Выходишь прикуривать в тамбур, а там уже нет никого. Пропойца, спокойный, как ангел, тулуп расстелил наголо.
И видит он русское море, стакан золотого вина, и слышит, как в белом соборе его отпевает страна.
...Как Волги вал белоголовый Доходит целый к берегам!
За станцией «Сокольники», где магазин мясной и кладбище раскольников, был монастырь мужской. Руина и твердыня, развалина, гнилье — в двадцатые пустили строенье под жилье. Такую коммуналку теперь уж не сыскать. Зачем я переехал, не стану объяснять. Я, загнанный, опальный, у жизни на краю сменял там отпевальню на комнату свою... Шел коридор верстою, и сорок человек, как улицей Тверскою ходили целый день. Там газовые плиты стояли у дверей. Я был во всей квартире единственный еврей. Там жили инвалиды, ночные сторожа, и было от пол-литры так близко до ножа. И все-таки при этом, когда она могла, с участьем и приветом там наша жизнь текла. Там зазывали в гости, делилися рублем, там были сплетни, козни, как в обществе любом. Но было состраданье, не холили обид... Направо жил Адамов, хитрющий инвалид. Стучал он рано утром мне в стенку костылем, входил, обрубком шарил под письменным столом, где я держал посуду кефира и вина, — бутылку на анализ просил он у меня. И я давал бутылки и мелочь иногда, и уходил Адамов. А рядом занята рассортировкой семги, надкушенных котлет, закусок и ватрушек, в неполных двадцать лет официантка Зоя, мать темных близнецов. За нею жил расстрига Георгий Одинцов. Служил он в гардеробе издательства Гослит и был в литературе изрядно знаменит. Он Шолохова видел, он Пастернака знал, он с Нобелевских премий на водку получал, он Юрию Олеше галоши подавал. Но я-то знал, он тайно крестил и отпевал. Но дело не в соседях, типаж тут не при чем, — кто эту жизнь отведал, тот знает что почем. Почем бутылка водки и чистенький гальюн. А то, что люди волки, сказал латинский лгун. Они не волки. Что же? Я не пойму. Бог весть. Но я бы мог такие свидетельства привесть, что обломал бы зубы и лучший богослов. И все-таки, спасибо за все, за хлеб и кров тому, кто назначает нам пайку и судьбу, тому, кто обучает бесстыдству и стыду, кто учит нас терпенью и душу каменит, кто учит просто пенью и пенью аонид. Тому, кто посылает нам дом или развал и дальше посылает белоголовый вал.
В коммунальной квартире жил сосед Котов, Расторопный мужчина без пальца. Эту комнату слева он отсудил у кого-то, Он судился, тот умер, а Котов остался.
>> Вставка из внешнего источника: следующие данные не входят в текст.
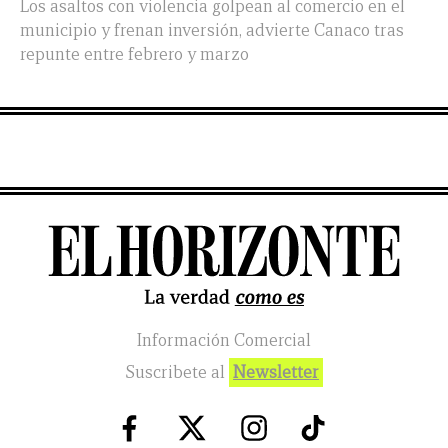
Los asaltos con violencia golpean al comercio en el
municipio y frenan inversión, advierte Canaco tras
repunte entre febrero y marzo
Información Comercial
Suscribete al
Newsletter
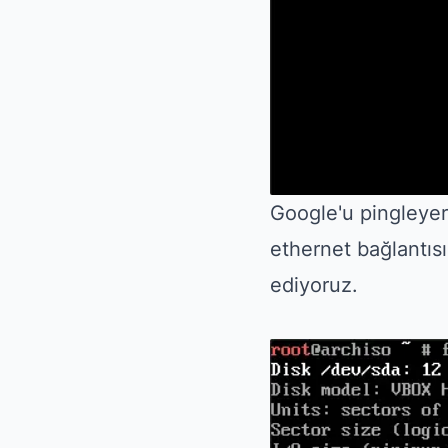
Google'u pingleyer
ethernet bağlantısı
ediyoruz.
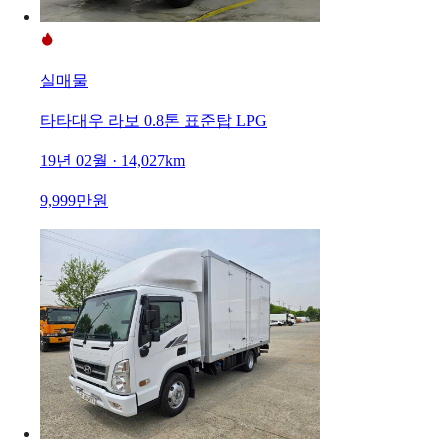
실매물
타타대우 라보 0.8톤 표준탑 LPG
19년 02월 · 14,027km
9,999만원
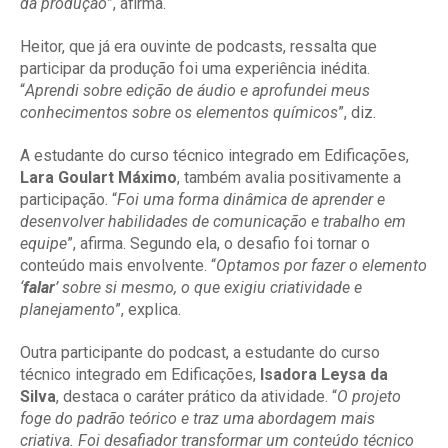
da produção
”, afirma.
Heitor, que já era ouvinte de podcasts, ressalta que
participar da produção foi uma experiência inédita.
“
Aprendi sobre edição de áudio e aprofundei meus
conhecimentos sobre os elementos químicos
”, diz.
A estudante do curso técnico integrado em Edificações,
Lara Goulart Máximo
, também avalia positivamente a
participação. “
Foi uma forma dinâmica de aprender e
desenvolver habilidades de comunicação e trabalho em
equipe
”, afirma. Segundo ela, o desafio foi tornar o
conteúdo mais envolvente. “
Optamos por fazer o elemento
‘
falar
’ sobre si mesmo, o que exigiu criatividade e
planejamento
”, explica.
Outra participante do podcast, a estudante do curso
técnico integrado em Edificações,
Isadora Leysa da
Silva
, destaca o caráter prático da atividade. “
O projeto
foge do padrão teórico e traz uma abordagem mais
criativa. Foi desafiador transformar um conteúdo técnico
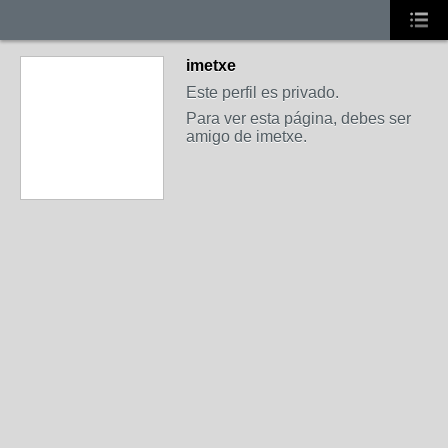
imetxe
Este perfil es privado.
Para ver esta página, debes ser
amigo de imetxe.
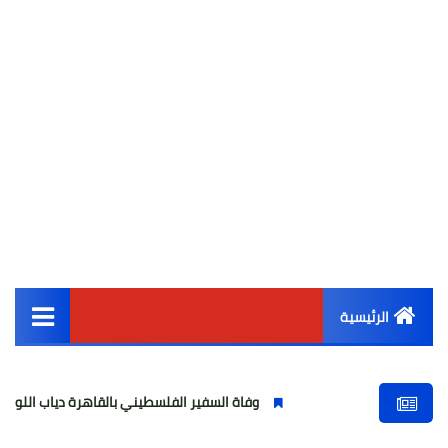
الرئيسية
القائمة الرئيسية
وفاة السفير الفلسطيني بالقاهرة دياب اللوح.. مسيرة وطنية ود
أخبار مصر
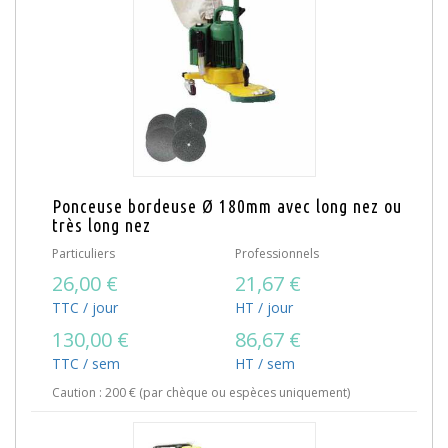
Ponceuse bordeuse Ø 180mm avec long nez ou
très long nez
Particuliers
Professionnels
26,00 €
21,67 €
TTC / jour
HT / jour
130,00 €
86,67 €
TTC / sem
HT / sem
Caution : 200 € (par chèque ou espèces uniquement)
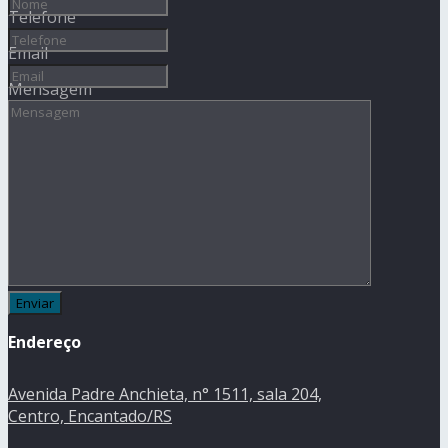
Telefone
Email
Mensagem
Endereço
Avenida Padre Anchieta, n° 1511, sala 204,
Centro, Encantado/RS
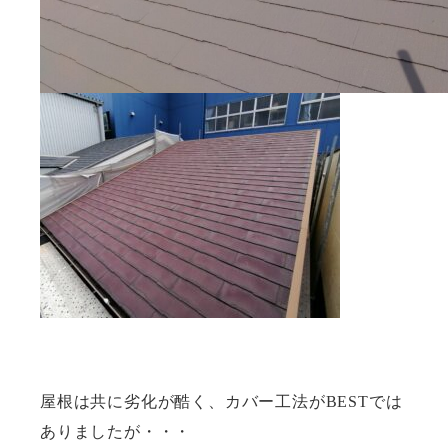
屋根は共に劣化が酷く、カバー工法がBESTでは
ありましたが・・・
Каждый вечер на кухне публично он мыл ноги И толковал сообщенья из вечерней газеты «Известия». А из тех, кто варили, стирали и слушали, многие Задавали вопросы — все Котову было известно.
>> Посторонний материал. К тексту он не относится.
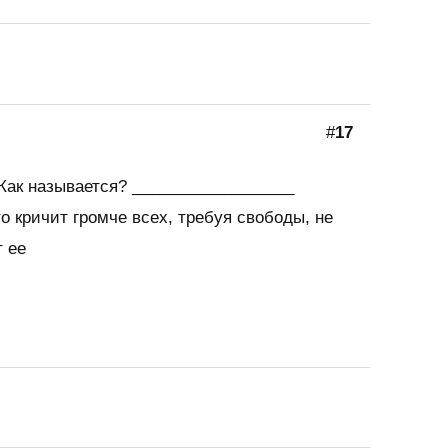
#
17
 Как называется? __________________
то кричит громче всех, требуя свободы, не
т ее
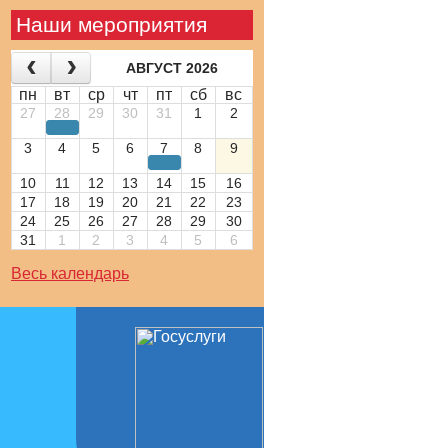
Наши мероприятия
АВГУСТ 2026
пн
вт
ср
чт
пт
сб
вс
27
28
29
30
31
1
2
3
4
5
6
7
8
9
10
11
12
13
14
15
16
17
18
19
20
21
22
23
24
25
26
27
28
29
30
31
1
2
3
4
5
6
Весь календарь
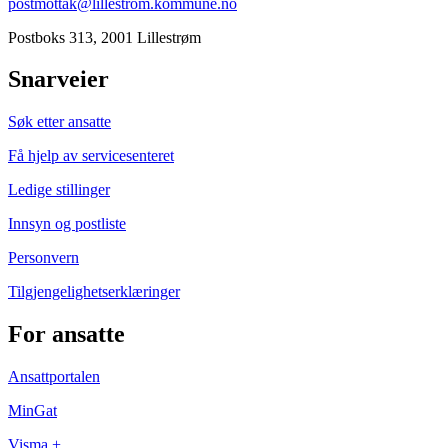
postmottak@lillestrom.kommune.no
Postboks 313, 2001 Lillestrøm
Snarveier
Søk etter ansatte
Få hjelp av servicesenteret
Ledige stillinger
Innsyn og postliste
Personvern
Tilgjengelighetserklæringer
For ansatte
Ansattportalen
MinGat
Visma +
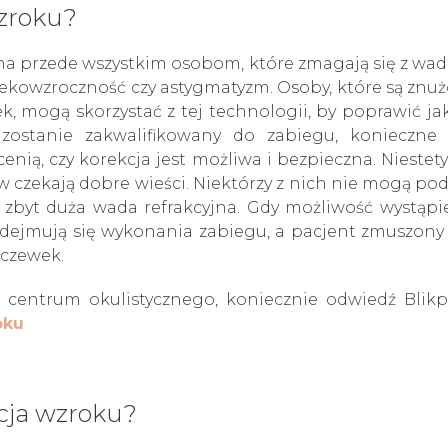
wzroku?
na przede wszystkim osobom, które zmagają się z wa
dalekowzroczność czy astygmatyzm. Osoby, które są znu
, mogą skorzystać z tej technologii, by poprawić ja
zostanie zakwalifikowany do zabiegu, konieczne 
ią, czy korekcja jest możliwa i bezpieczna. Niestety,
w czekają dobre wieści. Niektórzy z nich nie mogą po
zbyt duża wada refrakcyjna. Gdy możliwość wystąpi
podejmują się wykonania zabiegu, a pacjent zmuszony 
oczewek.
 centrum okulistycznego, koniecznie odwiedź Blikp
oku
cja wzroku?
Редко он напивался. Всегда в одиночку, и лазил... Было слышно и страшно, куда-то он лазил ночами, Доставал непонятные и одинокие вазы, Пел частушки, давил черепки с голубыми мечами.
Он сидел на балконе и вниз, улыбаясь, ругался, Курил и сбрасывал пепел на головы проходящих. Писем не получал, телеграмм и квитанций пугался И отдельно прибил — А.М.КОТОВ — почтовый ящик.
Летом я переехал. Меня остановят и скажут: — Слушай, Котова помнишь? Так вот, он убийца, Или вор, или тайный агент... — Я поверю. Мной нажит Темный след неприязни. За Котова нечем вступиться.
За фанерной стеной он остался неясен до жути. Что он прятал? И как за него заступиться? Впрочем, как-то я видел: из лучшей саксонской посуды На балконе у Котова пили приблудные птицы.